August 9, 1945

August 9, 1945

On August 9, 1945, two days after the blast at Hiroshima, Nagasaki fell victim to a second atomic bomb because of bad weather. The plane, named Bock's Car, was supposed to drop the Fat Man, a new and experimental plutonium bomb, on the war industry complexes in Kokura. A delay in hooking up with Bock's Car's B-29 escorts meant that when they reached Kokura, bad weather had rolled in and blocked their view. So they headed over to the secondary target, Nagasaki and its vital ship yards, and dropped the bomb there.

More powerful than the uranium bomb dropped on Hiroshima, the Fat Man's core of plutonium, surrounded by TNT, imploded.

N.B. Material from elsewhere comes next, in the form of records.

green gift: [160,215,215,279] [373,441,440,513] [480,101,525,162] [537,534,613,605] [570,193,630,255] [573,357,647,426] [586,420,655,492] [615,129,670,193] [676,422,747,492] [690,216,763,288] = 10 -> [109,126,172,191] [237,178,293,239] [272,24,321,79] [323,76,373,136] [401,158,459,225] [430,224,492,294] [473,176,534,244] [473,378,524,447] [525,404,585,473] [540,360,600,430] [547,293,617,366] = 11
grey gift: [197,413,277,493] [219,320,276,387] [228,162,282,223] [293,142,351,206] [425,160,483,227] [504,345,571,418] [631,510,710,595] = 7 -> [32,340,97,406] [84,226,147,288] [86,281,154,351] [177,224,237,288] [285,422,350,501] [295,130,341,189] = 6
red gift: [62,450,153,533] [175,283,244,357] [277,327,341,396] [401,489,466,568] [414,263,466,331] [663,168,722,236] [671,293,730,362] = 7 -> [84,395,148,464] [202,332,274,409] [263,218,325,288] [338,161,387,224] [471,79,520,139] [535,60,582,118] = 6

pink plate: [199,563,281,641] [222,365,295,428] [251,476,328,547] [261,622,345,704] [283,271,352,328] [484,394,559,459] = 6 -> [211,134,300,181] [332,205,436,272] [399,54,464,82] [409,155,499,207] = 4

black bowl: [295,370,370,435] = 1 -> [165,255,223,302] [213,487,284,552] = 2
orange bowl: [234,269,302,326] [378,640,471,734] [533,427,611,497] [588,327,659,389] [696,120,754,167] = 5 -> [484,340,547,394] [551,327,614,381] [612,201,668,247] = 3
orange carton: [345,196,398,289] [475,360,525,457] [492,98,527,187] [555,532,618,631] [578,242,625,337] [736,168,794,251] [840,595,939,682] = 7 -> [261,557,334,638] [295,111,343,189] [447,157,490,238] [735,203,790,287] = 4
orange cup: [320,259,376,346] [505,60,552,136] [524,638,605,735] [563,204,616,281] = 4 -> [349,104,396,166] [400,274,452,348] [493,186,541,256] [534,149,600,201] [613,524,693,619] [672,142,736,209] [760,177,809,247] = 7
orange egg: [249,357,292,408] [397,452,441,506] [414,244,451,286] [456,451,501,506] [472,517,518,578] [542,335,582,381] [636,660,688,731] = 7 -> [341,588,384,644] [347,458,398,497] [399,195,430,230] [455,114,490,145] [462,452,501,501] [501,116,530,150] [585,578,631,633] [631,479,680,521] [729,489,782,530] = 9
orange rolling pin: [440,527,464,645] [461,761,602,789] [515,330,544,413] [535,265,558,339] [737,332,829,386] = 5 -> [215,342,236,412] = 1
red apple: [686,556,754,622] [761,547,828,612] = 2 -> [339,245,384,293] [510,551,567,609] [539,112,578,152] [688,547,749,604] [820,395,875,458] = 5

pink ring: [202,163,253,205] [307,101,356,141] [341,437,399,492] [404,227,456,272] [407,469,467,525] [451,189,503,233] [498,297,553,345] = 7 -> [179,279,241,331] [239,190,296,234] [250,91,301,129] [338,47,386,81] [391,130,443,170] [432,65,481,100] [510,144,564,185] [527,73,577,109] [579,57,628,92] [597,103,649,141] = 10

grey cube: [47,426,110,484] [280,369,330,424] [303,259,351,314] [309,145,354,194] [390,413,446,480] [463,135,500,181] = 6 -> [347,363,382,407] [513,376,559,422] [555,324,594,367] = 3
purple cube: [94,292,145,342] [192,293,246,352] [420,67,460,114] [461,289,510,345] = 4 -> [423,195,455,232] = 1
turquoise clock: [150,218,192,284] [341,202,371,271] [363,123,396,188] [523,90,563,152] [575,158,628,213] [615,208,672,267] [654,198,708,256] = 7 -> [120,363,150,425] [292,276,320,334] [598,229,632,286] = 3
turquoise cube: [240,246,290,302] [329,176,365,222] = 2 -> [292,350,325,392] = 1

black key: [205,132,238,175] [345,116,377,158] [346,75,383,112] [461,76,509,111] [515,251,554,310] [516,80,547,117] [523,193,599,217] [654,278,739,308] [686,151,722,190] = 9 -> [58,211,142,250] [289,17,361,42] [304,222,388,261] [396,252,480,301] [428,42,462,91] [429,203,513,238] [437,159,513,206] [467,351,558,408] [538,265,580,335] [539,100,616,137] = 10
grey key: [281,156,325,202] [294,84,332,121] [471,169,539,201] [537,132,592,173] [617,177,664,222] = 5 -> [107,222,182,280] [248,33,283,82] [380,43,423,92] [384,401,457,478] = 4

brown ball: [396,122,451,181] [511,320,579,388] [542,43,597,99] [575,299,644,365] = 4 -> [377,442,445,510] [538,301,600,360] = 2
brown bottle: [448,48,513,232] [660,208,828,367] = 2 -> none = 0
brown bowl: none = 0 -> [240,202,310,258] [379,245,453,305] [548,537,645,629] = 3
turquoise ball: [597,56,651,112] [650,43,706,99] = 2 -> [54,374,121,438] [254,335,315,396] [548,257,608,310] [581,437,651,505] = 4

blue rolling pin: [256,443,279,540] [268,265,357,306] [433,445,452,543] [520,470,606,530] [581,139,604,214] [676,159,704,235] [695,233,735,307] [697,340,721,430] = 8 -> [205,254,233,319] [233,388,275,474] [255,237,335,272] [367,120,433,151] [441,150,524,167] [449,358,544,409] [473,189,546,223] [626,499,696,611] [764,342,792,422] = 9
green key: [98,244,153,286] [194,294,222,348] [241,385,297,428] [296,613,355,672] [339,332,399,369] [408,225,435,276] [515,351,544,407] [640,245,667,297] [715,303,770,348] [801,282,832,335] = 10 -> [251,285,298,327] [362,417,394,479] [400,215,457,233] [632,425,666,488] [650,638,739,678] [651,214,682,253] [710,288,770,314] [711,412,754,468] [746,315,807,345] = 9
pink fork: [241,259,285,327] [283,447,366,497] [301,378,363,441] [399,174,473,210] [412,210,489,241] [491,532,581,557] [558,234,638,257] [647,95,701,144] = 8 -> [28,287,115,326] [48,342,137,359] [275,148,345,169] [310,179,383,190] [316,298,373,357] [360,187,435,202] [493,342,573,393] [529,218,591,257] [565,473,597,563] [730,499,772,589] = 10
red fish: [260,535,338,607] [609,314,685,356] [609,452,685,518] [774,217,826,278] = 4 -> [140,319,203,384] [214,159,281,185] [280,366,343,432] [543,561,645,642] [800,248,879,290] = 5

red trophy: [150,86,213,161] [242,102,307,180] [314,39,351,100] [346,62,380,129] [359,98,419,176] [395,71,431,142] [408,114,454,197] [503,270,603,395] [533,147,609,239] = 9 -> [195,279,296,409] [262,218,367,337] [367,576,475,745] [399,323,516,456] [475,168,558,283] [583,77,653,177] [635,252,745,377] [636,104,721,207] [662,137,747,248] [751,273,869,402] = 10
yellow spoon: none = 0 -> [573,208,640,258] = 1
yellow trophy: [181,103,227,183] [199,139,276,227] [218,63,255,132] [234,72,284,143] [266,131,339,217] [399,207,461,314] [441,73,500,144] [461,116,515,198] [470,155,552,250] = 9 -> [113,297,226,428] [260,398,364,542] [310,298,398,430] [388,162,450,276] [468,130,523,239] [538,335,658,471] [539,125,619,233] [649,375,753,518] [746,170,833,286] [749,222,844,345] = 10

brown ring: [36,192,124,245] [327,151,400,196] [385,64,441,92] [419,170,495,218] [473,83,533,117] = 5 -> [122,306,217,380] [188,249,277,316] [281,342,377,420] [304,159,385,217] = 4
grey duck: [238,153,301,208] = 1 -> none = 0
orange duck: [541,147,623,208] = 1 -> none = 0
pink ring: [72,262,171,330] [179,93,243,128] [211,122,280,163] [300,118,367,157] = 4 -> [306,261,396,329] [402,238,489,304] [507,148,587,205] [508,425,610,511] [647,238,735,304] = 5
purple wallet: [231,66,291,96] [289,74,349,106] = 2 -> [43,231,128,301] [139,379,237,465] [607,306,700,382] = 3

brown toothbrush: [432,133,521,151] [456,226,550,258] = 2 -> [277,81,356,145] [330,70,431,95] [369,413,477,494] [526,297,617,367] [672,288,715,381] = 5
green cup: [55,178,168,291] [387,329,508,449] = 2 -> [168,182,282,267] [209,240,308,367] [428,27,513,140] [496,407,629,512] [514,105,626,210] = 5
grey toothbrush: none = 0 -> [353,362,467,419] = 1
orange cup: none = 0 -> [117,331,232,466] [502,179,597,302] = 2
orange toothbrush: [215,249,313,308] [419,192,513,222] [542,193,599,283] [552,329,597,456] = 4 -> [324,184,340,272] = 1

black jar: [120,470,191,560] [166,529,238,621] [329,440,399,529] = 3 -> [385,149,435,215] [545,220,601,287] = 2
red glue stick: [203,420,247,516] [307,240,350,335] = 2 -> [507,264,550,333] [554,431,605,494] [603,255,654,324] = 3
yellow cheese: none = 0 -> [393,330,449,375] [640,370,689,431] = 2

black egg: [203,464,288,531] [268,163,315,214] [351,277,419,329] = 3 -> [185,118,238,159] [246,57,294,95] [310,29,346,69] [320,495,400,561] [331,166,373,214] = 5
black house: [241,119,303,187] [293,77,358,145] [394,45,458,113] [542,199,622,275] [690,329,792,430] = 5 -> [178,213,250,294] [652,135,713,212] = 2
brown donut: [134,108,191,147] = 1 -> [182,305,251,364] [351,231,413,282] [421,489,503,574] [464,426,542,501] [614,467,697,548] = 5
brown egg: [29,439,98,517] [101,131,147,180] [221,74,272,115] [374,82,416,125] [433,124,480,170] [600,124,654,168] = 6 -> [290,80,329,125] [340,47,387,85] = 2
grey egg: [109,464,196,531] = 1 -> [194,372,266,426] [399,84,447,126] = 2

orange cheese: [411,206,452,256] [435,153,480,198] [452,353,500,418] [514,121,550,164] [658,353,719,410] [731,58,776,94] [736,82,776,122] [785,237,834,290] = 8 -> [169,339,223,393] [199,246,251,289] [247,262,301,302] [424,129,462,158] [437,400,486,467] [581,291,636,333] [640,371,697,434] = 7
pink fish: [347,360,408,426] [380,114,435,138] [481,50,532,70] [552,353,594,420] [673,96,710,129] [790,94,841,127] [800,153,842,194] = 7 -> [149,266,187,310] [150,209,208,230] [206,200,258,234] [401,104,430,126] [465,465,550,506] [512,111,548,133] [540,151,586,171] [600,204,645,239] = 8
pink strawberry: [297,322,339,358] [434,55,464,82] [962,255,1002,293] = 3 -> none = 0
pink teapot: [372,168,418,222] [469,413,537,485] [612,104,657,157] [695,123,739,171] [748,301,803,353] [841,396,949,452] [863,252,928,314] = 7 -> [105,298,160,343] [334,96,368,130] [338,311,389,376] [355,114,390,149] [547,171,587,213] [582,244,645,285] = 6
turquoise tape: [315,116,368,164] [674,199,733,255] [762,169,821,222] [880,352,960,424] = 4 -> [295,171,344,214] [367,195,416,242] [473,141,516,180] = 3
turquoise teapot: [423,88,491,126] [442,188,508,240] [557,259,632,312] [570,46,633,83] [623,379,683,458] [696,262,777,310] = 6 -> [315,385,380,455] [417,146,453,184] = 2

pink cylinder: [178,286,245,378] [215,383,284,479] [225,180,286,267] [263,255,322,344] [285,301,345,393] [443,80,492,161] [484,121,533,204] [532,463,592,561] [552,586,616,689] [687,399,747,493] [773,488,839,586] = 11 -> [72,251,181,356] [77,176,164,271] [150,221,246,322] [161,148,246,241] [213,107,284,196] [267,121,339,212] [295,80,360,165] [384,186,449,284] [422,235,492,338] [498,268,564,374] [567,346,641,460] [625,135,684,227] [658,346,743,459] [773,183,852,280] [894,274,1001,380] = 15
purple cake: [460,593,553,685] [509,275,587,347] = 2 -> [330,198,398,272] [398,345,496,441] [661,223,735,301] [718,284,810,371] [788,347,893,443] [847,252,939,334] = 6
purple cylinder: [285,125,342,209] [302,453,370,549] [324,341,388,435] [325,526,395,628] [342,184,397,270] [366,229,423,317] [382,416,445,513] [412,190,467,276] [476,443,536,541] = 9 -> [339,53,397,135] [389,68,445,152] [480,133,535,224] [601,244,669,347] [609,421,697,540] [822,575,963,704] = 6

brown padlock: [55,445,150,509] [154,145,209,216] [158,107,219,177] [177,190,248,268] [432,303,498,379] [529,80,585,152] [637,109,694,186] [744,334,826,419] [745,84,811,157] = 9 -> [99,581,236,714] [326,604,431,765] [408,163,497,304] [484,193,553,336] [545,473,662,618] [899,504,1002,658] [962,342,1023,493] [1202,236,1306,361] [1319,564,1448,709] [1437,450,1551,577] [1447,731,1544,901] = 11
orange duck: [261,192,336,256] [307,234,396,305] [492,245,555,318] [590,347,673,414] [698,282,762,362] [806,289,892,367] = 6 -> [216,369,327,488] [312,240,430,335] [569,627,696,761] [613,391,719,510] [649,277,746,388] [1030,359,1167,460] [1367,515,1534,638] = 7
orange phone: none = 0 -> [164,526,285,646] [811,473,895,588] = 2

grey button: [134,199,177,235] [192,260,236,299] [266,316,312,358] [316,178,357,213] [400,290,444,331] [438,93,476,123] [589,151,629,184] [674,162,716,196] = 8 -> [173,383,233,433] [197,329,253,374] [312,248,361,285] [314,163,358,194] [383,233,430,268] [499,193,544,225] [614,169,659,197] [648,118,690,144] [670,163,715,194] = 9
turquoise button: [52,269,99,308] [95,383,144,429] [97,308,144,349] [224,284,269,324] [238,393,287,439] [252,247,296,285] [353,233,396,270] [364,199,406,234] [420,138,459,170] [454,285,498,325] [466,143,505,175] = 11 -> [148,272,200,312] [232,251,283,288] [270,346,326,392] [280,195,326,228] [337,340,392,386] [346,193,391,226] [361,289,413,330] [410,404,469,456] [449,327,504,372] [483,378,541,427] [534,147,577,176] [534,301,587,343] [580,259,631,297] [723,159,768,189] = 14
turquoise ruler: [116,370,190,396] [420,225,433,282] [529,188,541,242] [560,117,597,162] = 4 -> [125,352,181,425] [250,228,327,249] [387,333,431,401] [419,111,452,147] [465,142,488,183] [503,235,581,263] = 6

The runaway fission chain reaction released the heat- and light-wave radiation of a small sun over the target, which in turn delivered a blast pressure of tons per square inch. Virtually nothing with in miles of the blast was left standing, or even recognizable. Nagasaki's hilly topography and conformity to undulating river valley floors had made it a less desirable target, but it did help save a number of residential areas from total destruction. Meanwhile, 6.7 square km (2.59 square mi) were obliterated, 74,884 people were killed in the blast or died shortly thereafter, and another 74,909 were injured. The effects of radioactivity caused the deaths of an estimated 70,000 others within five years.